〈知覚とセルフ〉
割れたお茶碗隠したでしょ
母が夕食の時ぽろりとそう言った
これはよくいうボケではない。
母は全くボケてない、むしろ鋭いのだ
たしかにお茶碗割ったから、後で治すねと
部屋の奥にしまったことを母は忘れていたけれど
あなたならやりかねない
その鑑識眼に間違いはなかった
だっていつだか学生の時、海外に行った時には、ホテル代浮かすのに夜行電車かなんかで移動して、全然予定にない国のおみやげ持って帰ったり、ほら、他にもいろいろねぇ。
いつの話だ??全く覚えてない、、、
けれども、母は出来事について言っているわけではない、、資質について言っているのだ。自分ではよくわかる。母はほんとうに昔からごまかしがきかない、、、
週に一度実家に戻るようになるといろいろ思い出すものだ。
母がどう思うか、この小さな“セルフ“がこどものころは全てだった。家庭、社会、環境の中で作られたもの、、、
親が厳格ならごかまかすようになるし、親が頼りなければしっかりするし、おおらかな親ならあんまり裏表のない子が育つかもしれない、でも、そんな親も含めて環境が育てたものだし、誰のせいでもない。

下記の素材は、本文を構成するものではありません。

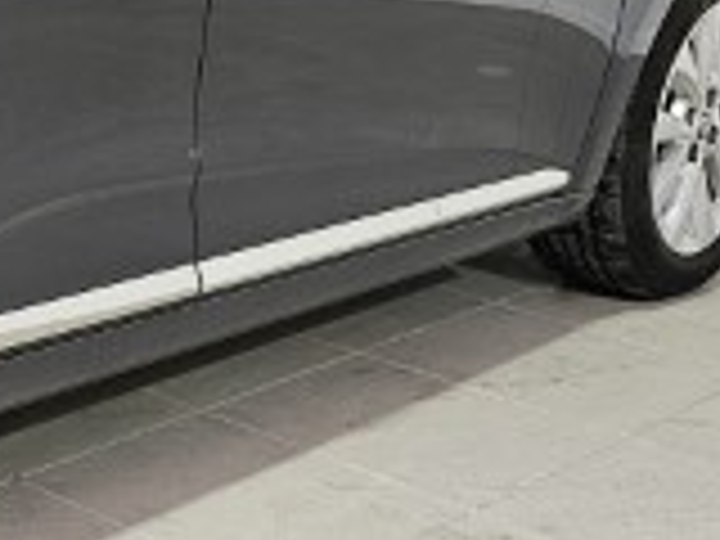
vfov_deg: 15.9
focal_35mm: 92
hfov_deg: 18.4
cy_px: 76
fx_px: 1914
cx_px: -423
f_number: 1.7
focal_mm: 6.3
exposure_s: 1/180
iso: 200
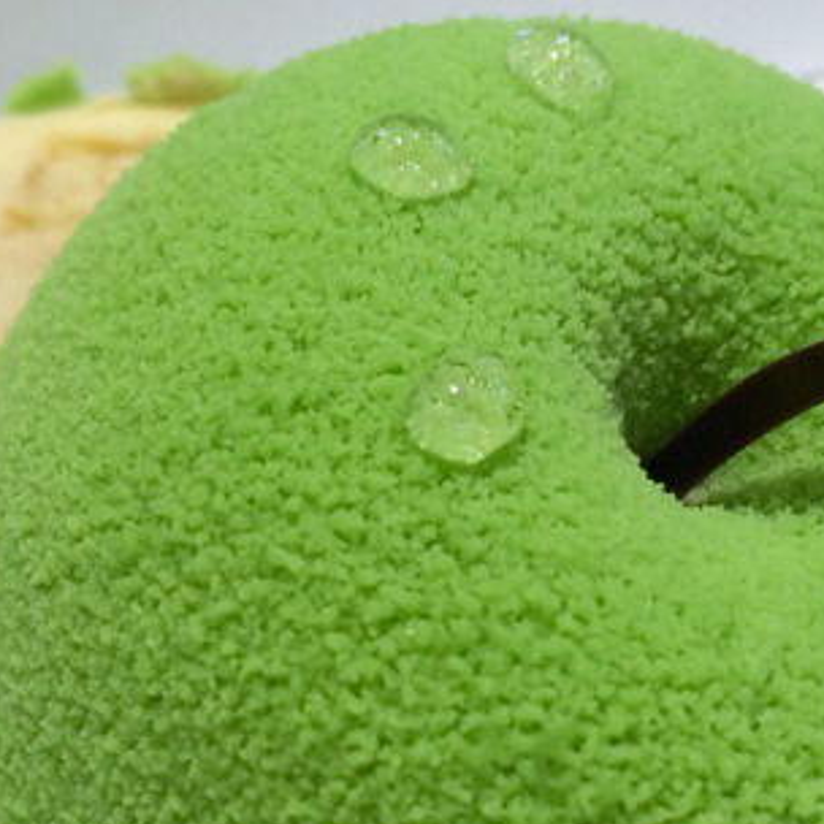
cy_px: 622
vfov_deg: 28.6
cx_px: 371
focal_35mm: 59
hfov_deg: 29.1
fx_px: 1589
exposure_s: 1/120
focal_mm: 4.15
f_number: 2.2
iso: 64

だから、その誰かが、いろんな環境的な影響満載の誰だかよくわからない自分=ちっさい自分をどう見ようと、今はさほど問題にはならない。
知覚は、免疫の中枢で起こる
身体の勉強を続けてきたのはこのちょっと違った視点が精神的にものすごい助けになってきたからだ。

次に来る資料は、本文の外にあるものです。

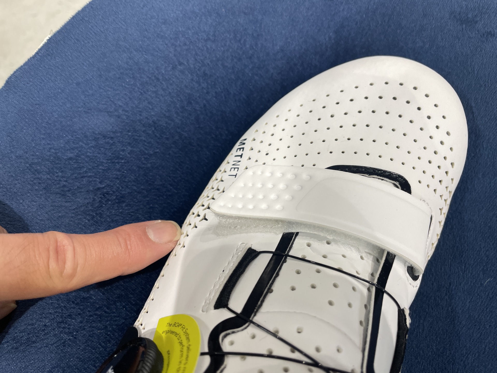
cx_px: 248
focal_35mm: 26
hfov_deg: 67.3
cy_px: 186
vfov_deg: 53.1
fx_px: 373
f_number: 1.6
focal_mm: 4.2
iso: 100
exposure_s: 1/100
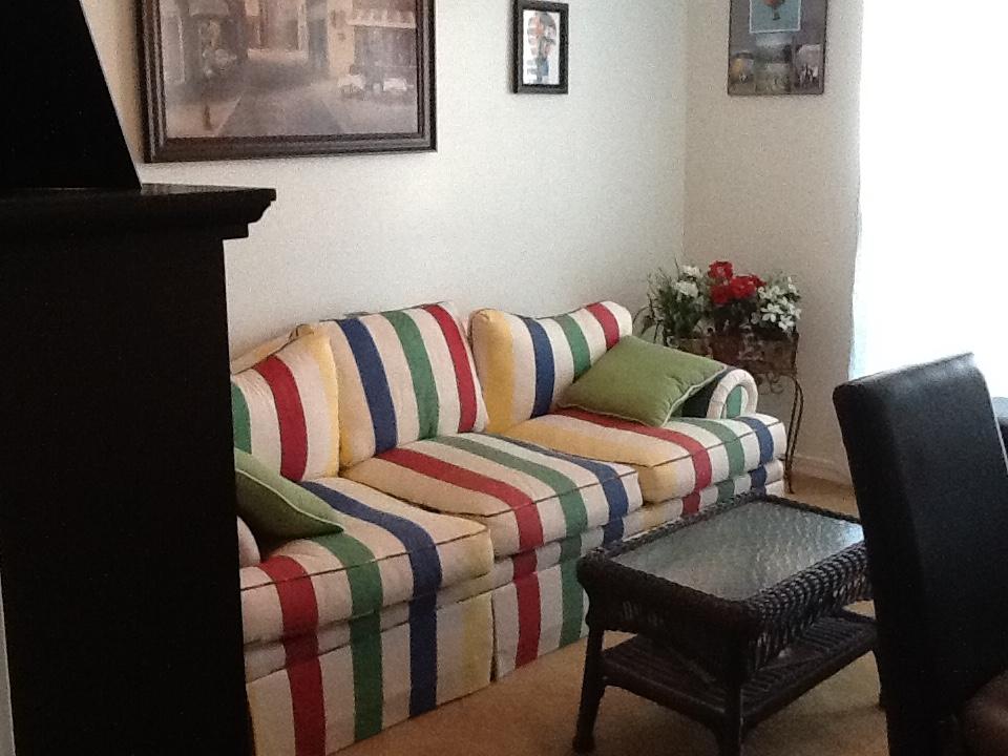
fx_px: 1281
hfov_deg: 42.9
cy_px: 378
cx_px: 504
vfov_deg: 32.9
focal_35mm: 44
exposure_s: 1/30
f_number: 2.4
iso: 250
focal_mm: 2.03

生まれて間も無くは、生命全体が自己であったのが、しばらく人間社会で暮らすうちに、別の小さな自己を産み出して、生命全体の利益という意識はきえ、小さな自分にとっての利益とはなにかという意識に取って代わるのだそうだ、、、
だからその小さな自己と非自己を分ける免疫系は躍起になって休む間も無く働いて、結果わたしたちは疲れ果ててしまうのだ。
ようは母も私もお疲れ様だ。
あなたならやりかねない。
この言葉は、もう、そんなに私に響かない。
さもありなん、このやりとりが今ではちょっとなつかしい、、甘酸っぱい感じだ。
年老いて、母の自己に対する知覚はものすごく変化している、、小さいセルフの心身の変化を母は、少し距離を置いて見ている気がする、、、だんだん生まれた頃の感覚に戻っていくのだろうか、、忘れていた“大きなセルフ“に還っていくのだろうか。
母の話を聞く醍醐味はこれからかもしれない。